• _Given data_:

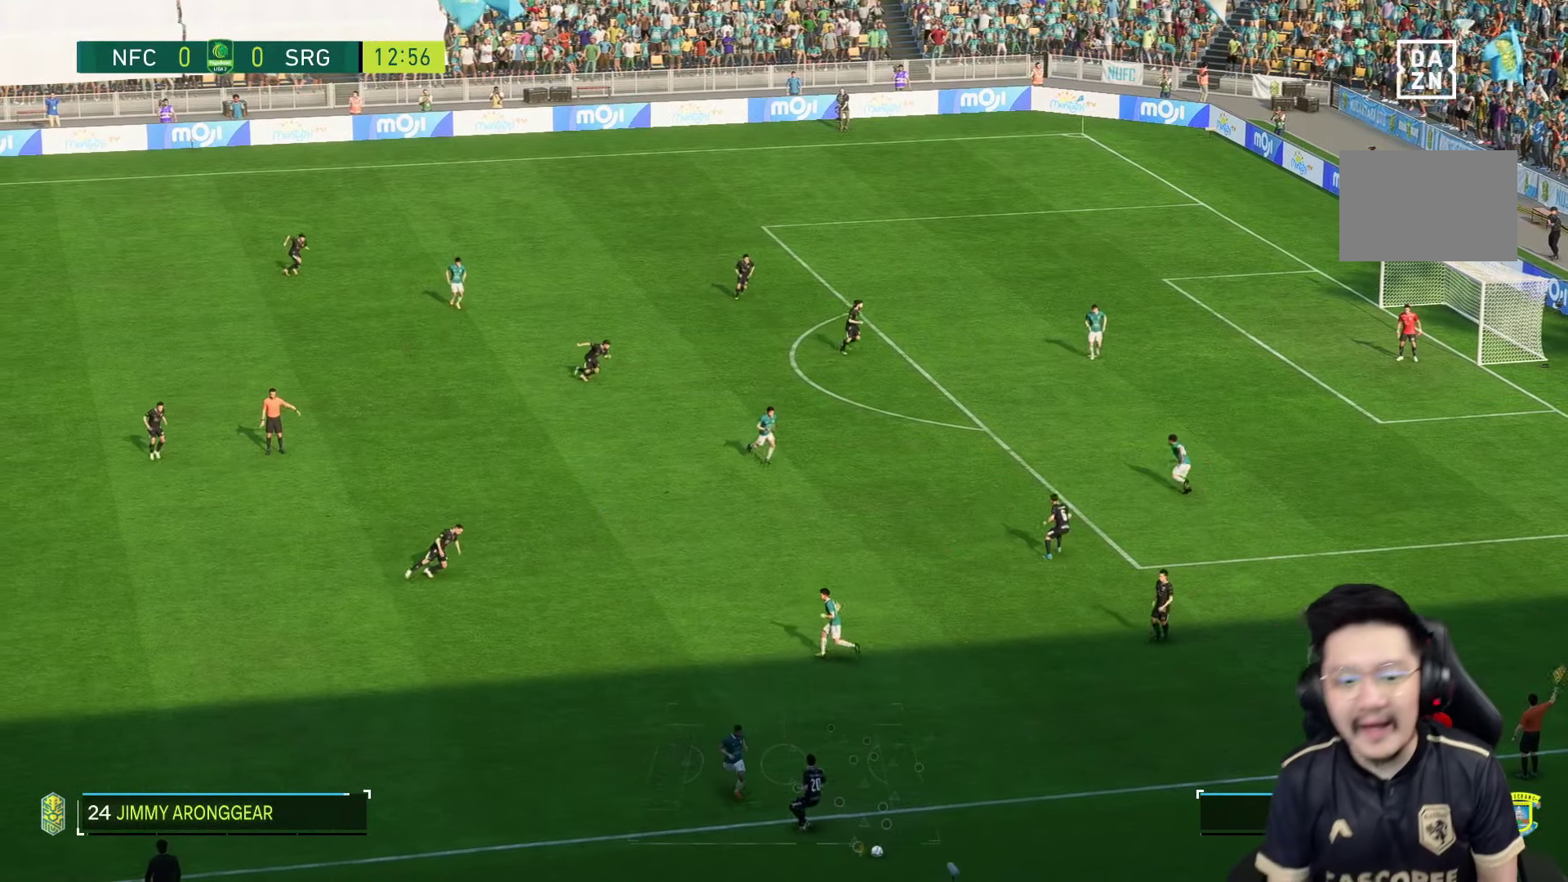
{"buttons": [], "left_stick": "center", "right_stick": "center", "events": []}
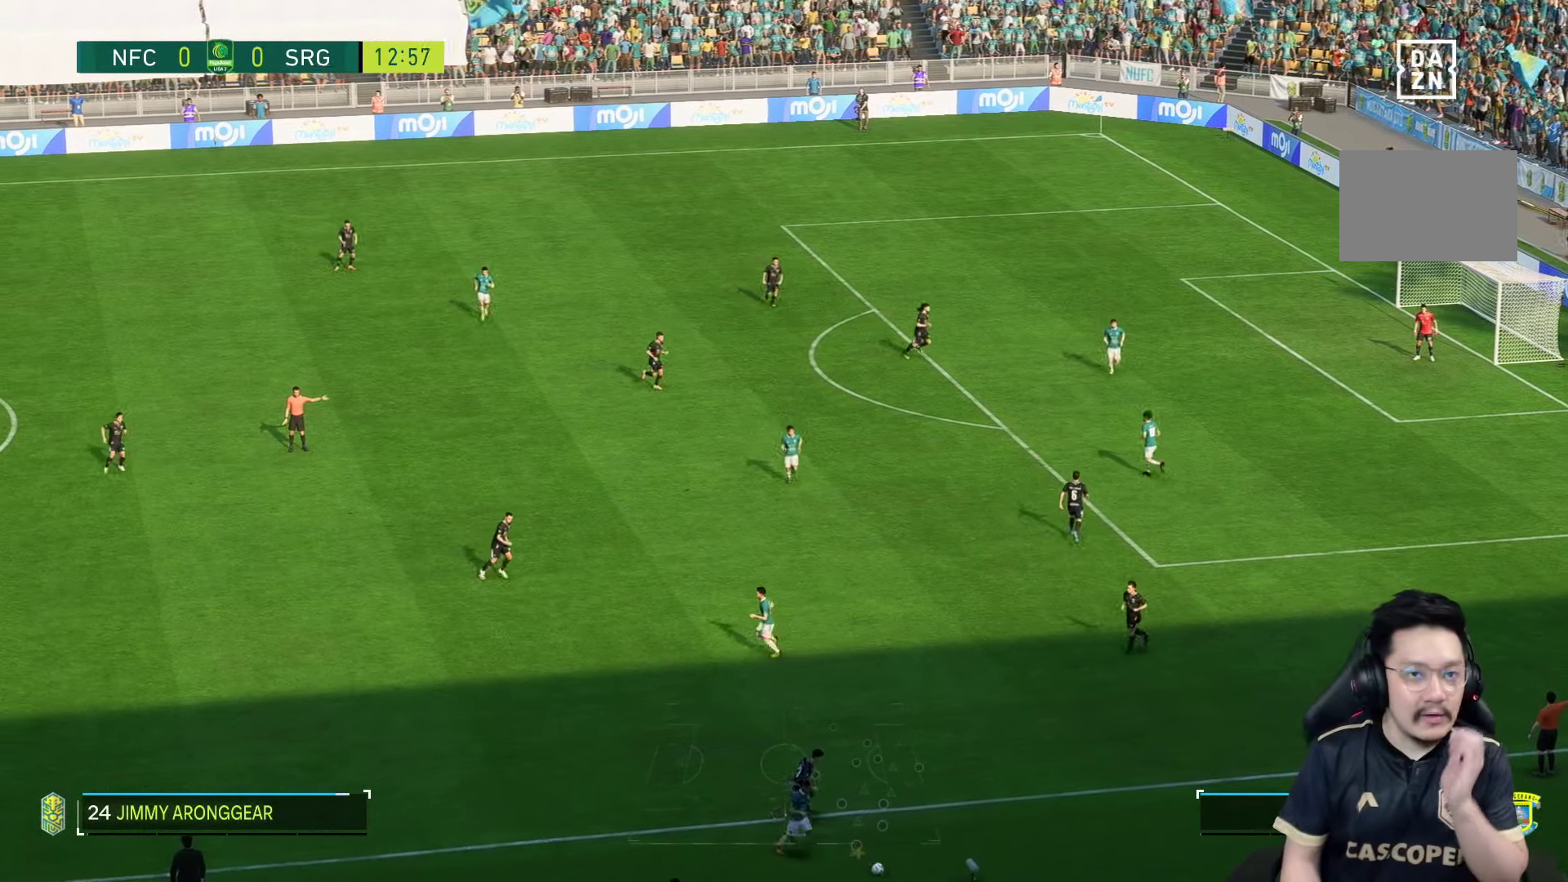
{"buttons": [], "left_stick": "center", "right_stick": "center", "events": []}
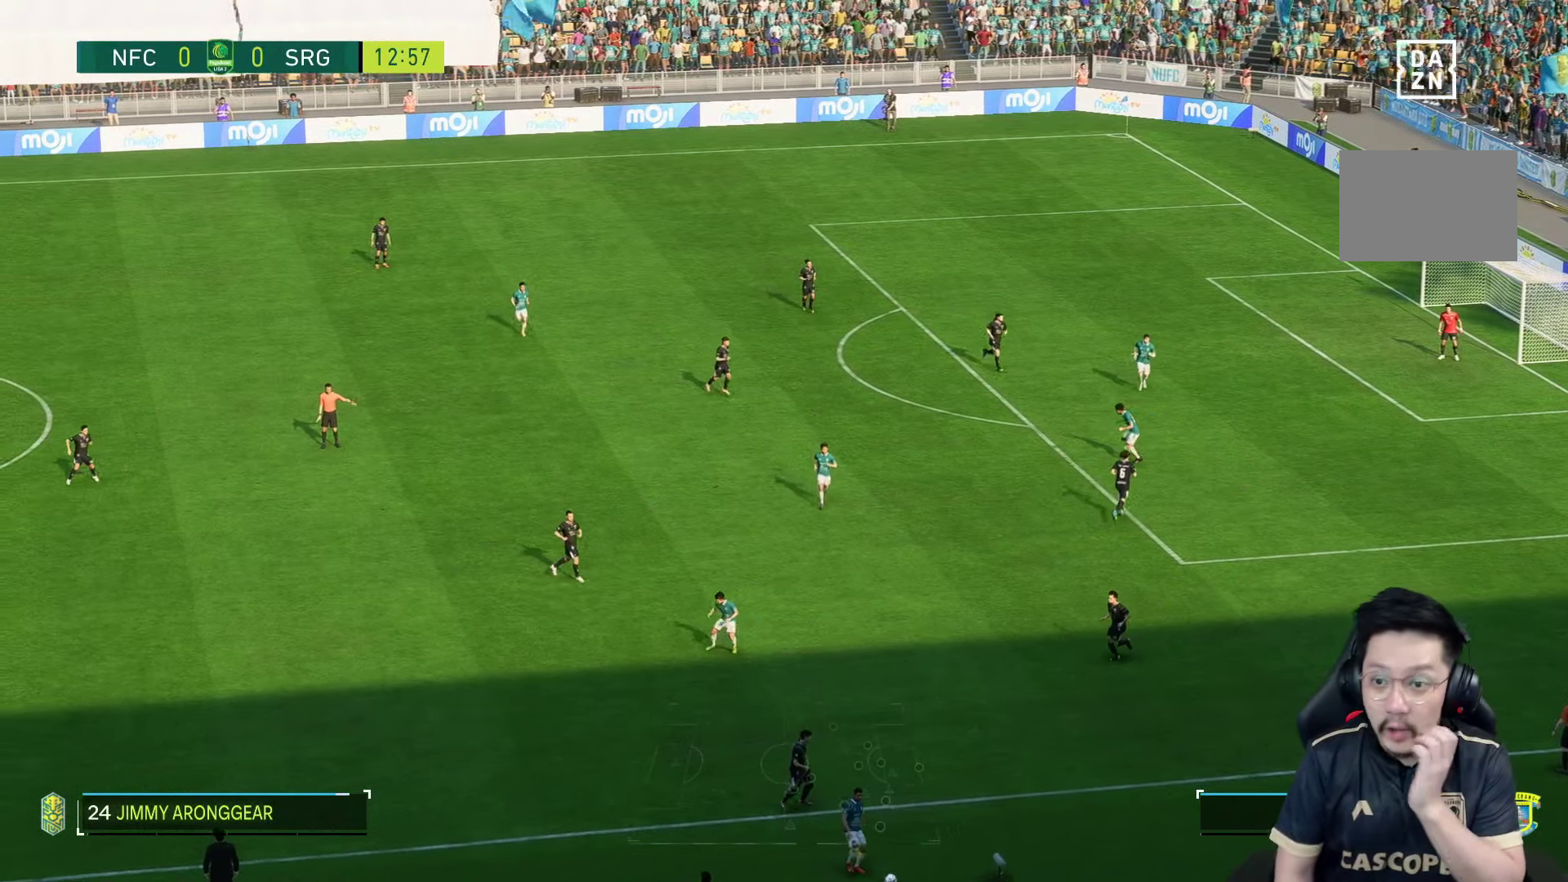
{"buttons": [], "left_stick": "center", "right_stick": "center", "events": []}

• _Task description_: Skipping the pictures, transcribe each line above exactly as it appears.

• _Output for this task_:
{"buttons": [], "left_stick": "center", "right_stick": "center", "events": []}
{"buttons": [], "left_stick": "center", "right_stick": "center", "events": []}
{"buttons": [], "left_stick": "center", "right_stick": "center", "events": []}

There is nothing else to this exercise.